A NATIONAL já está fabricando chips SuperIO compatíveis
com
o sistema SensorPath.
sobe
*Athlon64 traz 64 bits para desktops e portáteis
A AMD está lançando o Athlon64, para desktops e
portáteis, versão 64 bits do processador Athlon. A AMD já estava oferecendo o
Opteron, versão 64 bits do Athlon para servers e workstations. O Athlon64
deverá concorrer com o Itanium da INTEL e o Power da IBM.
O Athlon64 é fabricado com tecnologia 130nm e SoI ("silicon-on-insulator"). Tem controlador de memória embutido
no chip. Na versão
premium AthlonFX tem ainda memória cache no módulo do processador
e interface de 128 bits para a memória DDR externa.
Com 64 bits o Athon64 poderá acessar mais de 4 Gigas de
memória, rompendo a barreira dos atuais PCs.

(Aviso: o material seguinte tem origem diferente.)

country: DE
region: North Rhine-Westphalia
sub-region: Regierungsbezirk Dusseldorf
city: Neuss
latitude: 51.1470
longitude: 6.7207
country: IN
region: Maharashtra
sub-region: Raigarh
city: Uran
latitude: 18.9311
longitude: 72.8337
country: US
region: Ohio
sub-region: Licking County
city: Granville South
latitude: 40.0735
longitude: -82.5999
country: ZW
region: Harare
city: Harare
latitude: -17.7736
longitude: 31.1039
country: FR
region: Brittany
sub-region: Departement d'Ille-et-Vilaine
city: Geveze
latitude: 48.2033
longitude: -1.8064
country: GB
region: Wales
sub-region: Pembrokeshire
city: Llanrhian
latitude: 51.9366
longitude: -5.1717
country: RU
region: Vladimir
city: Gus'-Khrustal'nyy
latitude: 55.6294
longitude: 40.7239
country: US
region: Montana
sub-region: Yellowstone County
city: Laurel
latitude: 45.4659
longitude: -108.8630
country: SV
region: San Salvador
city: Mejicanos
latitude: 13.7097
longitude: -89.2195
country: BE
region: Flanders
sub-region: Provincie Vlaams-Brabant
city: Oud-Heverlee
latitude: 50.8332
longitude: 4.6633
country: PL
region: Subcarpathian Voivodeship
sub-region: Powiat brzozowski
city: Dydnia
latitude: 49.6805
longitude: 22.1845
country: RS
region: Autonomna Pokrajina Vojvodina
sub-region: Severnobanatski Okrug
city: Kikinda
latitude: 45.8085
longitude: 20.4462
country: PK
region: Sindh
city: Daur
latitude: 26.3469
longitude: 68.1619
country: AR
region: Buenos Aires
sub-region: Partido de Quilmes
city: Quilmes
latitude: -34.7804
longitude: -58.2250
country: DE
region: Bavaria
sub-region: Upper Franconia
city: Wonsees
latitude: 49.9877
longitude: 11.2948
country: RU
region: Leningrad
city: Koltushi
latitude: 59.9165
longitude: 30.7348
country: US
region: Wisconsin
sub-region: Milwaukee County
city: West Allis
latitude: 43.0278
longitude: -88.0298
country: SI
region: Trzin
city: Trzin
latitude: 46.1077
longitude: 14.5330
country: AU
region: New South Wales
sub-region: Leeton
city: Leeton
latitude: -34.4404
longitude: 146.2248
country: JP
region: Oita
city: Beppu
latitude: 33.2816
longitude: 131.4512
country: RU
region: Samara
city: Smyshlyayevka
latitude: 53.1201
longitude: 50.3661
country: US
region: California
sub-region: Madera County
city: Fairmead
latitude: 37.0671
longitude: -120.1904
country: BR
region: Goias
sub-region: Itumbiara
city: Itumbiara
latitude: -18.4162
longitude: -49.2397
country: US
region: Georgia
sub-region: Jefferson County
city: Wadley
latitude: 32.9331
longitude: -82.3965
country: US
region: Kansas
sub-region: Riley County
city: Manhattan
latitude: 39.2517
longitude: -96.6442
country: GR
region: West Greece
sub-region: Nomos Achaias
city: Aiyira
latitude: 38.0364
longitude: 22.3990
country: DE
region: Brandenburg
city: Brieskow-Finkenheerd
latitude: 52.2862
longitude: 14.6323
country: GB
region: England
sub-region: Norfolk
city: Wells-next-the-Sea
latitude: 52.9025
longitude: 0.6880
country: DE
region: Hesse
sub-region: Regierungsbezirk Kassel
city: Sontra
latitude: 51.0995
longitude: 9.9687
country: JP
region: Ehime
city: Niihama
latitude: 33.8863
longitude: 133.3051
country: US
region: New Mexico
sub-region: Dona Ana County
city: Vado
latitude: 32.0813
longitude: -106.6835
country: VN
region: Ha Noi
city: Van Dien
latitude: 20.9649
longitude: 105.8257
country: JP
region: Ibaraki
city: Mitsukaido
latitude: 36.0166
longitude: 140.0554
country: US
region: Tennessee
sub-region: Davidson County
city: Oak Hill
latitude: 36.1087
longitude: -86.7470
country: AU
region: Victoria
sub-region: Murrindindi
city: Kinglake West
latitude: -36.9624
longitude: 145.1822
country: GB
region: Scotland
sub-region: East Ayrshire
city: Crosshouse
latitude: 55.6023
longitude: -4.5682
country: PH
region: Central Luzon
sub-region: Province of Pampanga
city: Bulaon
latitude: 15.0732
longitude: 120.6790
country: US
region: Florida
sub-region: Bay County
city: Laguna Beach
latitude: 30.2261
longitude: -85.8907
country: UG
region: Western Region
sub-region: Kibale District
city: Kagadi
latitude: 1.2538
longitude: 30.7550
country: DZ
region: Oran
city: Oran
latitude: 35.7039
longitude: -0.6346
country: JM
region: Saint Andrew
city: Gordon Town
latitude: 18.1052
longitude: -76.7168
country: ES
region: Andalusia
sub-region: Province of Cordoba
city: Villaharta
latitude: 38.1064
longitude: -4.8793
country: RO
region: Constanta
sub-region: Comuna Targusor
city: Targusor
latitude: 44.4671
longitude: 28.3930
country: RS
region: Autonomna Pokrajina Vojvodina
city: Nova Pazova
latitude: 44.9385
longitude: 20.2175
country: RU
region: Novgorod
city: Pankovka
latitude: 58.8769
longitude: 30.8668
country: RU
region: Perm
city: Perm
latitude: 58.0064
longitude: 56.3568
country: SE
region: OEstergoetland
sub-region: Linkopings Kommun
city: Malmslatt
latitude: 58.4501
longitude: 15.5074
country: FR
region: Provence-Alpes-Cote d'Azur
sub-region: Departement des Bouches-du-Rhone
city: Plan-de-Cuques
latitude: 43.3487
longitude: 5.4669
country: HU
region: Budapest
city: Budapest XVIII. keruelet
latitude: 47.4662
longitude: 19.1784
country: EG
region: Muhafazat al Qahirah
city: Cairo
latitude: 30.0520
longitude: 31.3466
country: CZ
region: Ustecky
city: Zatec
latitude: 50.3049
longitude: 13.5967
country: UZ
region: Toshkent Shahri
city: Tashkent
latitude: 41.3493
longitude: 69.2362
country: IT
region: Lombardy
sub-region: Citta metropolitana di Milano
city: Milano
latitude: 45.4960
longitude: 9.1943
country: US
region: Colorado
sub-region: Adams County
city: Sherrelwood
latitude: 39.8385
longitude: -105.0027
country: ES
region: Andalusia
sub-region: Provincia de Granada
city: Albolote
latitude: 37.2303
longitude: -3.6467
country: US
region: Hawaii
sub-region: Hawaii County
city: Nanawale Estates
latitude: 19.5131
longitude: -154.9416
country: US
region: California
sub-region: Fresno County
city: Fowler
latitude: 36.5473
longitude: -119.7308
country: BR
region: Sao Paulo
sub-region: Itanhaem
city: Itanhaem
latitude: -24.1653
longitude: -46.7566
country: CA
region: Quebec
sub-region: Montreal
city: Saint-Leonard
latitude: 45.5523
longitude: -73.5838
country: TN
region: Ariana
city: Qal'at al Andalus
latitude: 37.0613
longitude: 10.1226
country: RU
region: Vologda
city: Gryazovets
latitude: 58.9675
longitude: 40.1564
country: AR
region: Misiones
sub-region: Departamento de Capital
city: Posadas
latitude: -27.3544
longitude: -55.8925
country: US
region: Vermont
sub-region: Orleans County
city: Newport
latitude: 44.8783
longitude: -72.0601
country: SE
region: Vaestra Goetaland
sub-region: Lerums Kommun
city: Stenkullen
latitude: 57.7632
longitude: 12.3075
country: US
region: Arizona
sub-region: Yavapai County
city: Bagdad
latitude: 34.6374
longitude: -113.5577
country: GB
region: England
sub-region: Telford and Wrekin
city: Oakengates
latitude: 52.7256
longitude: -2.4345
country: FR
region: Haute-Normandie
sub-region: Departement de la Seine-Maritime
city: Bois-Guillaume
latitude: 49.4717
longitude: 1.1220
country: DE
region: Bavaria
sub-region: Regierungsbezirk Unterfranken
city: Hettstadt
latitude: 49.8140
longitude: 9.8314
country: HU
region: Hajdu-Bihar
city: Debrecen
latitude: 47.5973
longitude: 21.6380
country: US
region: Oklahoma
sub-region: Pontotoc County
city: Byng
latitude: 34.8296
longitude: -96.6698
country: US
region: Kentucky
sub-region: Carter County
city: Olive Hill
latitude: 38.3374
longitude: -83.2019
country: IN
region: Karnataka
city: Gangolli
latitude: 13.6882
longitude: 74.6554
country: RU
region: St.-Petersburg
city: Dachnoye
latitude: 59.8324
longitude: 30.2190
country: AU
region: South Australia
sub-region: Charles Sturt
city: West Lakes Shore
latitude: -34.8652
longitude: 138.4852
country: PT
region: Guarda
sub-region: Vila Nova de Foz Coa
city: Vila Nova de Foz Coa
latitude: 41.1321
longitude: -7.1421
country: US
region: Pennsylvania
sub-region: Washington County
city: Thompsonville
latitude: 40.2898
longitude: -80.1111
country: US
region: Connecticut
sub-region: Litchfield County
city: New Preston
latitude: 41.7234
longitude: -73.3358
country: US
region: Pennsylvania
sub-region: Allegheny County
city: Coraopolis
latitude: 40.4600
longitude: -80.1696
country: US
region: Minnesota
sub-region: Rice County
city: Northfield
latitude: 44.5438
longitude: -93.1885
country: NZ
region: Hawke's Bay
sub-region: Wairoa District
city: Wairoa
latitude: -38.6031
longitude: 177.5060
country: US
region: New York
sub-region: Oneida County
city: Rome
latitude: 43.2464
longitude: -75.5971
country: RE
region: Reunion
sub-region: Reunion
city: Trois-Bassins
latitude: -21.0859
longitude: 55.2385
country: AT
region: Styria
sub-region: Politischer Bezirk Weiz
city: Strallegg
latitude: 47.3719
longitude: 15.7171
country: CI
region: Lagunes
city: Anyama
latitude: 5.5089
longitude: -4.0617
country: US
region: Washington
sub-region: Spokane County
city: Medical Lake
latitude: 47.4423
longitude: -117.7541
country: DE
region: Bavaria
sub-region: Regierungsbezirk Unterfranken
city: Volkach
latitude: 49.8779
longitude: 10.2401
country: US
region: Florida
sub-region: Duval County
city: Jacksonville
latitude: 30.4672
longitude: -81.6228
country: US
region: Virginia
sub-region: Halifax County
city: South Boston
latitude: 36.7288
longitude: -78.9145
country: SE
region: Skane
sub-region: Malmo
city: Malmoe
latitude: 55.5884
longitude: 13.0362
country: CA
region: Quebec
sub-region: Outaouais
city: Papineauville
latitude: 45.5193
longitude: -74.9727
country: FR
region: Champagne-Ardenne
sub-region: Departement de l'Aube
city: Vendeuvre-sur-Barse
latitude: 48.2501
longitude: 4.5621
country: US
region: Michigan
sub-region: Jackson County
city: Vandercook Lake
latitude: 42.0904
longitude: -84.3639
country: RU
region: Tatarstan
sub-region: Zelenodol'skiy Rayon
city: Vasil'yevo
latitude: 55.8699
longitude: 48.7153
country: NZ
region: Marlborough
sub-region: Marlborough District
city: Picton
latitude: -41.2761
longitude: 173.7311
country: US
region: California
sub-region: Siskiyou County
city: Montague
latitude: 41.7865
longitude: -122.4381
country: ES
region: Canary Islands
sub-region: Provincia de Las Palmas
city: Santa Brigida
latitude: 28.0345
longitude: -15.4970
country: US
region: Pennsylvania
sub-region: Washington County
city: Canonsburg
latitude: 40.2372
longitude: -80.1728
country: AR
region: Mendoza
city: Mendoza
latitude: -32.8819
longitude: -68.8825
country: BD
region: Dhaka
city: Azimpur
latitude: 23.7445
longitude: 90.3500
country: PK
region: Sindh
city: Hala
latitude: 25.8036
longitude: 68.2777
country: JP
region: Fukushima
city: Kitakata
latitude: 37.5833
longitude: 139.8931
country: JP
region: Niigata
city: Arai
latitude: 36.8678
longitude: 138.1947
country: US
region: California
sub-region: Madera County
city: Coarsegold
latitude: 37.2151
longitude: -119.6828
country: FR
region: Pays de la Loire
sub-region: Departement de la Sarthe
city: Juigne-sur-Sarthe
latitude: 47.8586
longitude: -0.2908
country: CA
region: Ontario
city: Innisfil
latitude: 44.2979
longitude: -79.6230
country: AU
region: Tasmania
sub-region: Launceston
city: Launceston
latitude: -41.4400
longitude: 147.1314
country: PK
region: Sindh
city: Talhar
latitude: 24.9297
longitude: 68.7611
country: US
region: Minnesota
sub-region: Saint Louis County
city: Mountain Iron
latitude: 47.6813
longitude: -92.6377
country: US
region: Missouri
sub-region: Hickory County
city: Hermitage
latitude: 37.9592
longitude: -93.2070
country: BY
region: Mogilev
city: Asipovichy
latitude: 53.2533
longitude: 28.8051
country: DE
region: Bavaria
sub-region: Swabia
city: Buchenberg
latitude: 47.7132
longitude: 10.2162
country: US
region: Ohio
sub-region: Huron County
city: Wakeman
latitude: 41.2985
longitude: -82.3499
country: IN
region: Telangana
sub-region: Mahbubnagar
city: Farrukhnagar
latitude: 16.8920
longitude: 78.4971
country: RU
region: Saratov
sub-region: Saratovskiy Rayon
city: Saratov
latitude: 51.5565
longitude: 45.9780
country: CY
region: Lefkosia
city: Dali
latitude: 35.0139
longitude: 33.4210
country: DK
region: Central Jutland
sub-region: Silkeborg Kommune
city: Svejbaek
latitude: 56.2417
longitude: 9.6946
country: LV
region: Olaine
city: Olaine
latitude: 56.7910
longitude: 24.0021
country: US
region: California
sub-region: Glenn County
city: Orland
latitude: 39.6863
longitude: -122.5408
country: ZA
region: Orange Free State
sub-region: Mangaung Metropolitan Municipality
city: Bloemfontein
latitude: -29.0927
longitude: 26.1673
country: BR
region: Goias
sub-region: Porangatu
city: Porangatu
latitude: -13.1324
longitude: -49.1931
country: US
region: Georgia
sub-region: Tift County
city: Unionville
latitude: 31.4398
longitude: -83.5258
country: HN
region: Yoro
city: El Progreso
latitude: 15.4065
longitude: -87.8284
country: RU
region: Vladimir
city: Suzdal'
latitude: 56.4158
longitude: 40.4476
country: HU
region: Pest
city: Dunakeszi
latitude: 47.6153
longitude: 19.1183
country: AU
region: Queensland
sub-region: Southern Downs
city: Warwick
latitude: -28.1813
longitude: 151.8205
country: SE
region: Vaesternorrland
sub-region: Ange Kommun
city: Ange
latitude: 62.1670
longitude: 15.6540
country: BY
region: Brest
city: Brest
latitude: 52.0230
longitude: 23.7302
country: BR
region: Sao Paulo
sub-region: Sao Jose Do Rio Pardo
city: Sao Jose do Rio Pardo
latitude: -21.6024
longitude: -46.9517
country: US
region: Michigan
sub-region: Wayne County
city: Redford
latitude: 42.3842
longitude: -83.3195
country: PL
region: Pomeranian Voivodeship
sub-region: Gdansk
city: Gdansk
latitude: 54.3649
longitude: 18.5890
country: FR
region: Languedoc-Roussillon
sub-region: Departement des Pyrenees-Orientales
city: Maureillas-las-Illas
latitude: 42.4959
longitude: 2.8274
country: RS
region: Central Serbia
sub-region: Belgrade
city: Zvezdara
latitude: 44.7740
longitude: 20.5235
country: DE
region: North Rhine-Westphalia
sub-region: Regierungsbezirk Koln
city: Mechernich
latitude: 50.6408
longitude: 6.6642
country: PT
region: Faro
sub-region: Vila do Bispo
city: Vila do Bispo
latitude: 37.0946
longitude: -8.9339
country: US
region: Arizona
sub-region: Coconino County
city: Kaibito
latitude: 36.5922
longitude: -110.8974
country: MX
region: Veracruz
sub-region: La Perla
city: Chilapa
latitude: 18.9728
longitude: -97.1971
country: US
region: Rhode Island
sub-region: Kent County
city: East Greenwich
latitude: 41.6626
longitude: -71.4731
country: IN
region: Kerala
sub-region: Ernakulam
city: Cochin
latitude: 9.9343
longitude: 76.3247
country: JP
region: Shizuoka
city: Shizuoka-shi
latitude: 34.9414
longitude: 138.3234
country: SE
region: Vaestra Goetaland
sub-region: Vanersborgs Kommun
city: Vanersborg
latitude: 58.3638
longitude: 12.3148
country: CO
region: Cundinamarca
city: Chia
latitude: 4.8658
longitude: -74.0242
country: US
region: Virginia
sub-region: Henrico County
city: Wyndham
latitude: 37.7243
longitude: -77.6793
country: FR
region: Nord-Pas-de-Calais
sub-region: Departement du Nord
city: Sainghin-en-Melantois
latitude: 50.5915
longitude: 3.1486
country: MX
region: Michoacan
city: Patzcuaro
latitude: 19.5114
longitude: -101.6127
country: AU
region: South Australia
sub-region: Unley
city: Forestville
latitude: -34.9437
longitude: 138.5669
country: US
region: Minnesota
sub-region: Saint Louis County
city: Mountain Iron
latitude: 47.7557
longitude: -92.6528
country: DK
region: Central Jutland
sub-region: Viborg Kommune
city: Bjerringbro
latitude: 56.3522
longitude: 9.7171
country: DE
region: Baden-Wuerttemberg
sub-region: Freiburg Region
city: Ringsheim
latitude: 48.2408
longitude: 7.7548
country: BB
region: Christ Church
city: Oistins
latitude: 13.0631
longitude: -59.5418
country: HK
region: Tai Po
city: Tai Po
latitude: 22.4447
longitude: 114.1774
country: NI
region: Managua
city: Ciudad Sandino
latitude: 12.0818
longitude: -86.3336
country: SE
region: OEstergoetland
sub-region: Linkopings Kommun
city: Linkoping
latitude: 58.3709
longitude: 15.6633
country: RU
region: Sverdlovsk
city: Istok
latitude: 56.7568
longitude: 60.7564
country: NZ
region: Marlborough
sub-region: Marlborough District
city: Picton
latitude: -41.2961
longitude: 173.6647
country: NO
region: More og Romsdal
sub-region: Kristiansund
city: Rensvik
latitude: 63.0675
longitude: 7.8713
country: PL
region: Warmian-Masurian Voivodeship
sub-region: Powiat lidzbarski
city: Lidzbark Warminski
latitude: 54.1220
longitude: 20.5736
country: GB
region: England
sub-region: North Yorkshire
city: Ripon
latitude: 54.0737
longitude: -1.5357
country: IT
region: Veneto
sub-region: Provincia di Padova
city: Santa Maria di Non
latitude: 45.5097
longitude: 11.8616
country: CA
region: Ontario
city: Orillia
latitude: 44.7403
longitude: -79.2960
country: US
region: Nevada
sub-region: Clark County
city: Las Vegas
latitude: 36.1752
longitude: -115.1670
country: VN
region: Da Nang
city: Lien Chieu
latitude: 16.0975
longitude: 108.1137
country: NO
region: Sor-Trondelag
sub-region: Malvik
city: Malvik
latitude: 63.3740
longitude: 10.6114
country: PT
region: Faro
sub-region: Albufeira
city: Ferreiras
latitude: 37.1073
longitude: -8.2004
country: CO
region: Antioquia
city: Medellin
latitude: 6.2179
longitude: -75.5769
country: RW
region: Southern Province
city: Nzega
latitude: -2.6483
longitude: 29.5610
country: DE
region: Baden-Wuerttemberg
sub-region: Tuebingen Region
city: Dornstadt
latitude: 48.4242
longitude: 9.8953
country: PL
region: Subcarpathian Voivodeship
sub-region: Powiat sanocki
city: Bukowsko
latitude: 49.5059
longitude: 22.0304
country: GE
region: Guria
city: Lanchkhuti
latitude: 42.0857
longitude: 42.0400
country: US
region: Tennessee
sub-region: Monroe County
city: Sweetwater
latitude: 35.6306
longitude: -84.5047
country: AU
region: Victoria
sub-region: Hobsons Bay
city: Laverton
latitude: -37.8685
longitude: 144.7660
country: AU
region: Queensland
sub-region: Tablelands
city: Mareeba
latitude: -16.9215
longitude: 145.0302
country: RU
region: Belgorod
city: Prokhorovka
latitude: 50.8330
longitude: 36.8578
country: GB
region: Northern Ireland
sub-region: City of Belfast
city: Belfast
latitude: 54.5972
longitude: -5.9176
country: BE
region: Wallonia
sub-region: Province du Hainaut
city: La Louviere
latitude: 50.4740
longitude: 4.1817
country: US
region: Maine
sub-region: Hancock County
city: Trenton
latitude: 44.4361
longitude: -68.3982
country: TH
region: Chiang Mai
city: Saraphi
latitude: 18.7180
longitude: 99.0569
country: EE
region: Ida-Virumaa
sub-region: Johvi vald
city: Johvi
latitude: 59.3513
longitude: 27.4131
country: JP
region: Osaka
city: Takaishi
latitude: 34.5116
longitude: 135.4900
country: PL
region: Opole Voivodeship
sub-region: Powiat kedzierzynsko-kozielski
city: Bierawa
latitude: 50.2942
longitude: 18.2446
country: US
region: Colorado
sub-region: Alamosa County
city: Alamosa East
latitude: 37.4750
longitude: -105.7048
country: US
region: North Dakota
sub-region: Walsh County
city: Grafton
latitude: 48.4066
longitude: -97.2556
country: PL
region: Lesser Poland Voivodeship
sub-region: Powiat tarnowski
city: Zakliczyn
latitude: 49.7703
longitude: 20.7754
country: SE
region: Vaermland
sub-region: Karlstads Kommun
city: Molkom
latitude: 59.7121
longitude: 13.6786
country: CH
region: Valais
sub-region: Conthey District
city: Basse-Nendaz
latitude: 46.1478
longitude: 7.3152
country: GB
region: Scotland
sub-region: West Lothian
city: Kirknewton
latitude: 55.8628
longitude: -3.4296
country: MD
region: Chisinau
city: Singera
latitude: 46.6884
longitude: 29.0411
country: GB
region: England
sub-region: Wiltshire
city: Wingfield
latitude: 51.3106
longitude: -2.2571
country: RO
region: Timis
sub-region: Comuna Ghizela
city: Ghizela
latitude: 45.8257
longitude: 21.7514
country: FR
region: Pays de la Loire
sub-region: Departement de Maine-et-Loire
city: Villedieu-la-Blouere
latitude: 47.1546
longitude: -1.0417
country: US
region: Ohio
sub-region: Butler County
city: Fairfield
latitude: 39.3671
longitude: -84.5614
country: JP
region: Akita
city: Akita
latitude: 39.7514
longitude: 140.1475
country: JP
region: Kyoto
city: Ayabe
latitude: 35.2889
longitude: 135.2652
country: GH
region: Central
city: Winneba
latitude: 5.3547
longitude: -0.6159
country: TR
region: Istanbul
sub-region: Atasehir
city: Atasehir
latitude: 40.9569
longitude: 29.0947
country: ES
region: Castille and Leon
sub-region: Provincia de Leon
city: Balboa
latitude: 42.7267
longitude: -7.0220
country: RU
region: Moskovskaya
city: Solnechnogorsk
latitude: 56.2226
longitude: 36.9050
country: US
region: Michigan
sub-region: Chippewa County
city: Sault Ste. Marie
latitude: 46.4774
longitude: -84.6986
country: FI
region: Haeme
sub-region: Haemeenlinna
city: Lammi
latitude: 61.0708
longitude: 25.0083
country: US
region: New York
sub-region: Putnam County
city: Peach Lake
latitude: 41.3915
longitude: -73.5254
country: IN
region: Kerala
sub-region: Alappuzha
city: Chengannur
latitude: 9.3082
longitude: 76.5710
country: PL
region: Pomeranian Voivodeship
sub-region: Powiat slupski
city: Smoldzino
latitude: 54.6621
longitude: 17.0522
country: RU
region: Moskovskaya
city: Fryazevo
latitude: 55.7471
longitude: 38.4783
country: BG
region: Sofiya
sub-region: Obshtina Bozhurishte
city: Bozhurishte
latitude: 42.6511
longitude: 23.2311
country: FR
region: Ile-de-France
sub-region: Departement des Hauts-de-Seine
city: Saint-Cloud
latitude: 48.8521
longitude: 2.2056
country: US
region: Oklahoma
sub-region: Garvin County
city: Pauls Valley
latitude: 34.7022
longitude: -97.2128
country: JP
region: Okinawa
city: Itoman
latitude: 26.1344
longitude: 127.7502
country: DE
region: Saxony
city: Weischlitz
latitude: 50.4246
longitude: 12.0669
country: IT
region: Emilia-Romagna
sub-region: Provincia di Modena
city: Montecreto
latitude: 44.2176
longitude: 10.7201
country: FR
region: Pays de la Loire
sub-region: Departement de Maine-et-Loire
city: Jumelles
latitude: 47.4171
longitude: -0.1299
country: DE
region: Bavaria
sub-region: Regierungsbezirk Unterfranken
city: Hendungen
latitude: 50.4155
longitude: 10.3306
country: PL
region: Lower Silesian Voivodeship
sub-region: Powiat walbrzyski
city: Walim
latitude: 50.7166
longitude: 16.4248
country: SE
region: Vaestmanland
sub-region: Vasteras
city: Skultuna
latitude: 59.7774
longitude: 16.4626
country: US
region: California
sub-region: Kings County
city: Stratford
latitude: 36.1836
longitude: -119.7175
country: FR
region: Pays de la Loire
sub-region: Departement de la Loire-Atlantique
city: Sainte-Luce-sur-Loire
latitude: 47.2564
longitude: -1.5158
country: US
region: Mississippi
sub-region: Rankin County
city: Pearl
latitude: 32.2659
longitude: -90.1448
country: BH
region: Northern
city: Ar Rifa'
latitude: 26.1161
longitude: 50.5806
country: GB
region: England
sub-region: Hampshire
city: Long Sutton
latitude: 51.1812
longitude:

Isto permitirá incrementar
sistemas de transmissão de vídeo e jogos. Sistemas com capacidade
inferior a 2 Gigas de memória aproveitarão muito pouco os poderosos
recursos de computação 64 bits do Athlon64.
sobe
*ExpressCard, a nova geração de PCCard
Está pronta a especificação inicial 1.0 para a nova geração de PCCard, denominada ExpressCard. Ela será usada em slots
de expansão
de notebooks - e segundo seus criadores também deverá ser adotada
em desktops, PDAs e até mesmo TV Digital. As empresas apoiando esta
iniciativa da INTEL são Microsoft, IBM, Dell, HP, SCM Microsystems e Texas
Instruments.
O ExpressCard substituirá a atual especificação
PCMCIA,
migrando do CardBus de 32bits/33MHz para versão serial PCI Express de
2,5 Gbits/seg ou USB 2.0 de 480 Mbits/seg. O SMBus de 100 Kbits/seg
continuará em uso.
O sistema host deverá suportar as três interconexões, PCI
Express,
USB e SMBus. Os fabricantes de placas poderão optar pela implementação
somente do PCI Express ou USB. Nos futuros chip sets o ExpressCard é ligado ao canal PCI Express
através de um conetor de 21 contactos, em
comparação com o conector de 68 contactos do atual CardBus.
O ExpressCard será encontrado em 2 tamanhos. O
ExpressCard/34
tem 34x75x5 mm, consumindo até 1,3W. O ExpressCard/54 mede 54x75x5
mm e consumo de até 2,1W. A versão ExpressCard/54 suporta CompactFlash, cartões
inteligentes e drives HD 1,8 polegadas.
sobe
*PC adotará esquemas de
segurança
Vários esquemas de segurança agitam o mundo dos micros PC.
Numa era de terrorismo, hackers, guerras e muita paranóia, é natural
que segurança de informação se torne item essencial.
Já atuando e presente em alguns computadores está o TPM
("trusted-platform module"), do grupo de trabalho TCG ("Trusted Computing Group"). O TCG criou um padrão de
segurança que está
sendo implementado através de um chip TPM 1.1. Versão mais atualizada
TPM 1.2, compatível com o futuro Windows LongHorn, será lançada
em breve.
Metade dos lap-tops da IBM já são equipados com um chip
TPM 1.1. Também a HP lançou um desktop com chip TPM 1.1, ainda
em fase de teste. A NOKIA apresentará no encontro da CTIA , no
final do ano, sua versão TPM para celulares.
Um dos problemas do TPM é ser um programa fixo, sem
possibilidade de atualização. Fatalmente os hackers descobrirão e
explorarão as falhas do sistema. Especialistas em segurança estão
propondo chips com processadores, de maneira que possa haver
atualização.
A INTEL tem planos mais ambiciosos. Está desenvolvendo
o projeto LeGrande de segurança para PCs. Isto envolverá redesenhar
chip sets e novas funções na placa de sistema, memória e teclado. Embora
o LeGrande deva estar pronto até 2004, ele deverá esperar o Windows LongHorn, quando então
todas as peças se juntarão. A INTEL também
implementará tecnologia TPM nos seus projetos.
O Windows LongHorn, da MICROSOFT, será a peça chave destes
esquemas de segurança. Ele estará disponível em 2005, e deverá
coordenar todo o hardware e software de segurança do PC.